From April 19 to 22, 2021, the GSEF (World Social Economy Forum), in partnership with United Cities and Local Governments of Africa (UCLG Africa) through its African Local Government Academy (ALGA), held a capacity building training on Social and Solidarity Economy (SSE) on behalf of Francophone organizations and local elected officials.
The training took place online around the theme of “A global strategy for the co-construction of SSE public policies for sustainable post-COVID recovery and inclusive and sustainable development of territories”. The training made it possible to provide tools to more than 50 people from 15 countries on 3 continents (Africa, Europe, and Asia). It was 4 days of learning and enriching exchanges of views, sharing of experiences and tools, passionate discussions, and links created for the development of SSE in cities and territories.
In all, there are 4 workshops, 4 Masters Classes, 2 peer-to-peer discussion sessions, and 3 virtual site visits from which participants benefited. The participants appreciated the training and asked for the renewal of this type of program.
For Mr. Aboubakari SYLLA, from the municipality of Abobo-Abidjan, “this initiative allowed us to rub shoulders with other local authorities and other actors that we were not used to seeing. In terms of decentralized cooperation, this opens up prospects for us. For us, it is a question of matching territorial coaching and the Social and Solidarity Economy, because the territorial realities are that populations, especially in Africa, find it difficult to work in synergy with communities. In the municipality of Abobo, territorial coaching has enabled us to bring the populations together “.
The option of establishing synergy with territorial coaching was also highlighted by Mrs. Aminata Diop Samb, General Director of the Municipal Development and Solidarity Fund (FODEM), of the city of Dakar. “The training gave us an idea of everything that revolves around the ecosystem of the Social and Solidarity Economy. Another example of best practice is the experience of territorial coaching which should be valued and which should profitably be taken into account in the development of SSE. The training of social entrepreneurs is also a lever to be developed”.

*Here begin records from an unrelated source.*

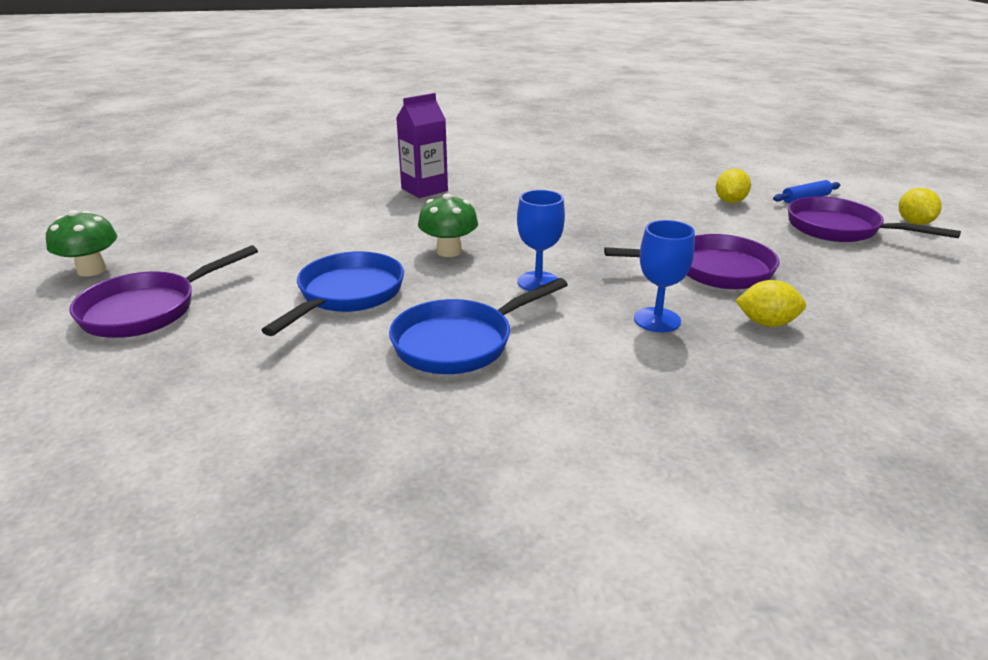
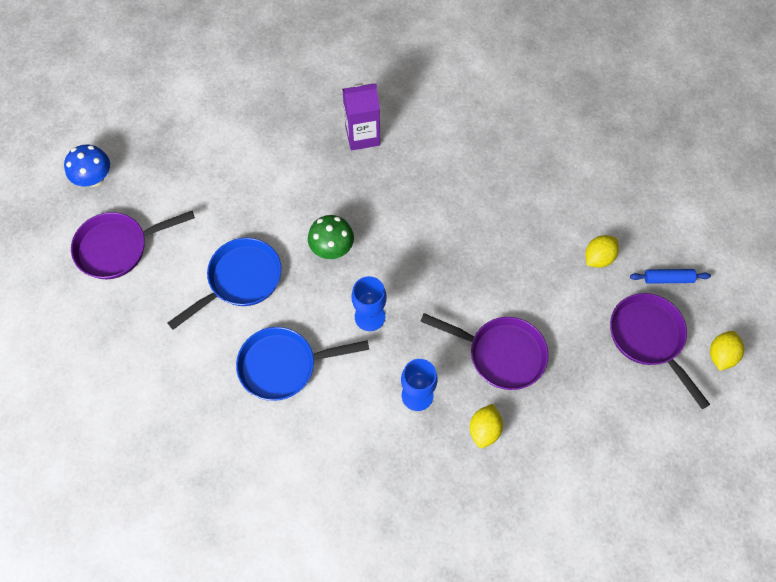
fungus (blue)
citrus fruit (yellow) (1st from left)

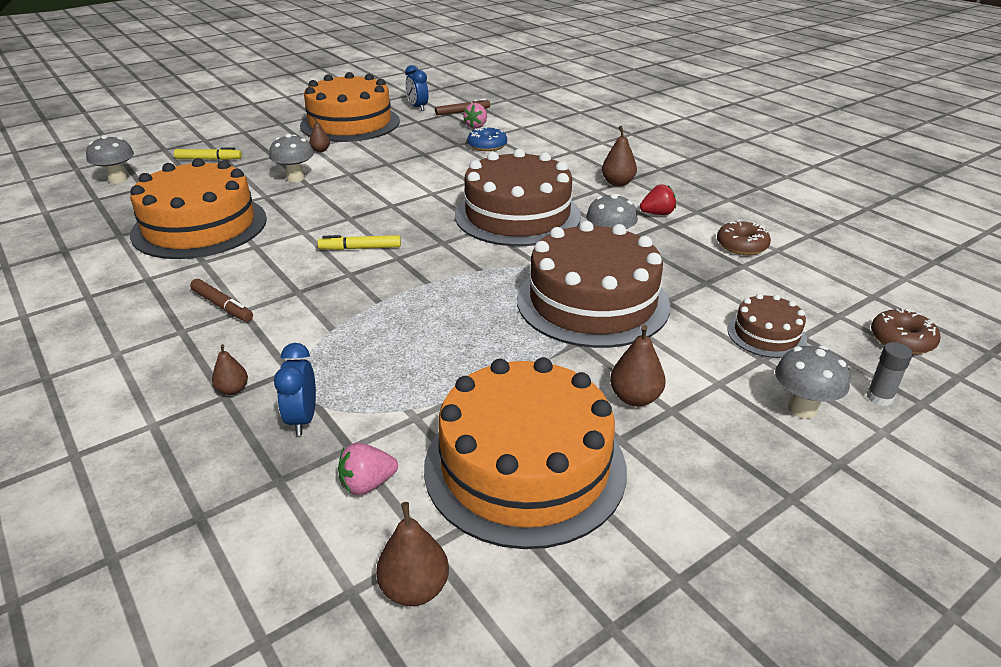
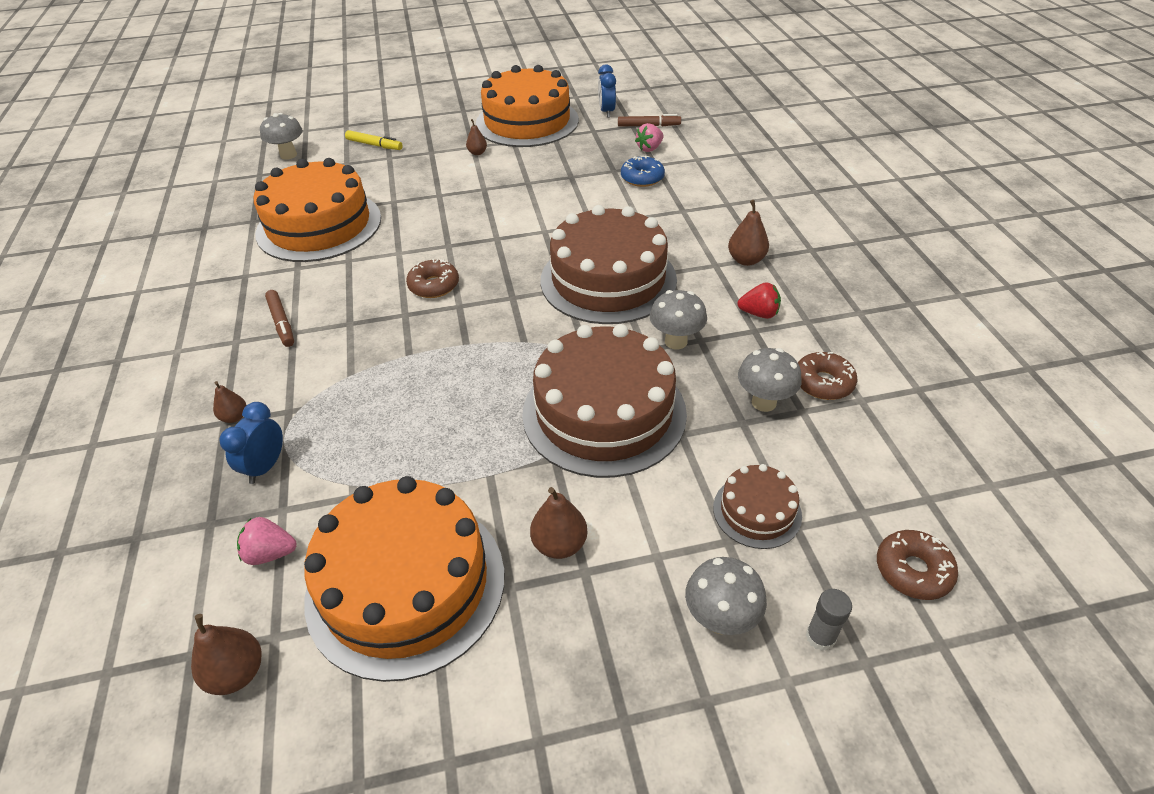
glazed donut (russet) (1st from left)
fungus (ash-grey) (4th from left)

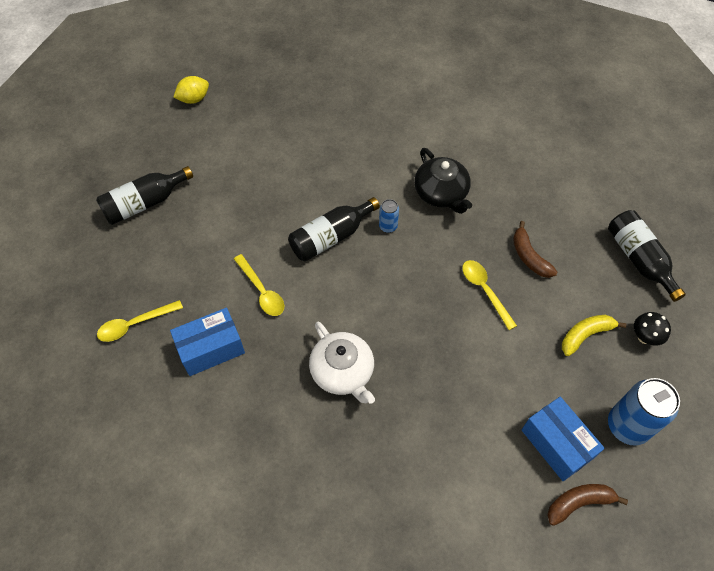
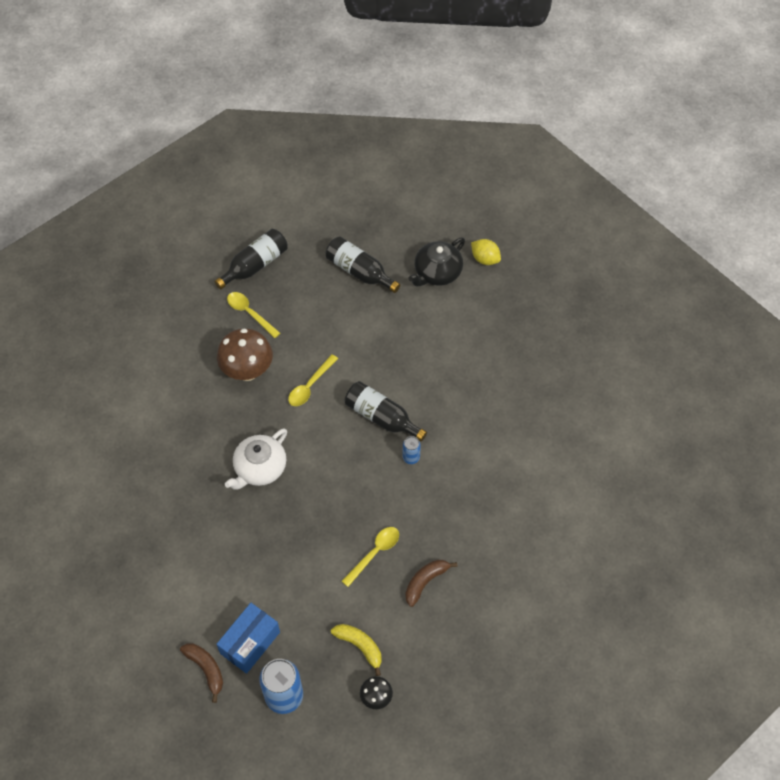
flask (jet-black) (1st from left)
fungus (russet)
teapot (jet-black)

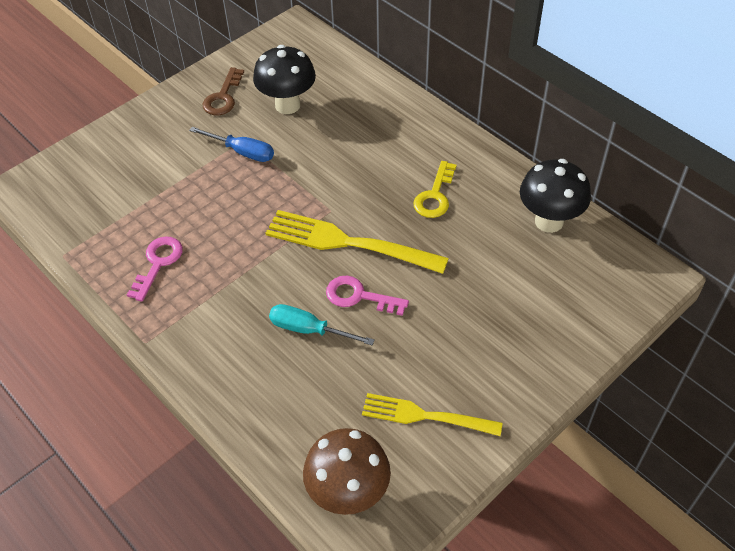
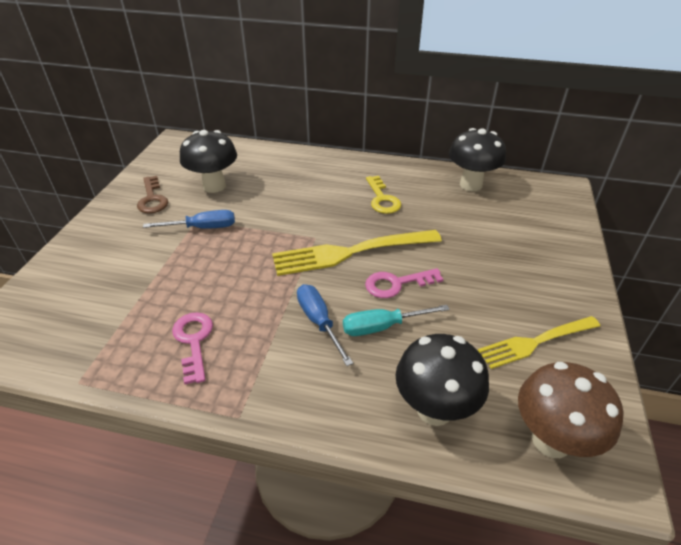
screwdriver (blue) (2nd from left)
fungus (jet-black) (2nd from left)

The Secretary General of GSEF, Ms. Laurence Kwark and her counterpart from UCLG Africa, Mr. Jean Pierre Elong Mbassi, have undertaken to do everything possible to offer this type of training on a regular basis to local authorities and their stakeholders.
In her closing message, Ms. Kwark extended an invitation to the participants to attend the next SSE World Forum. “We were glad to organize this training and would like to thank you for your involvement. This year, the GSEF is organizing the 5th edition of the World Social and Solidarity Economy Forum from October 4 to 8, 2021 in Mexico City (Mexico) on the theme of ‘Local governments and social economy: co-creation of pathways for a green and inclusive economy’”.
For his part, Mr. Elong Mbassi underlined the importance of SSE for the African continent. “For us, SSE is the reality of the African economy. Almost 80% of actors in the African economy do work in the Social and Solidarity Economy. This SSE is often criticized for being too much rooted in society, but this rooting is normal because when you remove this rooting you drift away from society and you consider that this economy is outside of society. SSE shows that this disconnect should absolutely not exist and it is to the credit of GSEF and all SSE members to advocate loud and clear for this type of economy. The second reason why SSE is important to us is that SSE is probably one of the best initiation stages for young people moving from the world of education to the world of economics. Obviously young people can fall into what is called the informal sector, but the informal sector does not provide decent employment and does not create hope, which is the complete opposite of what SSE stands for “.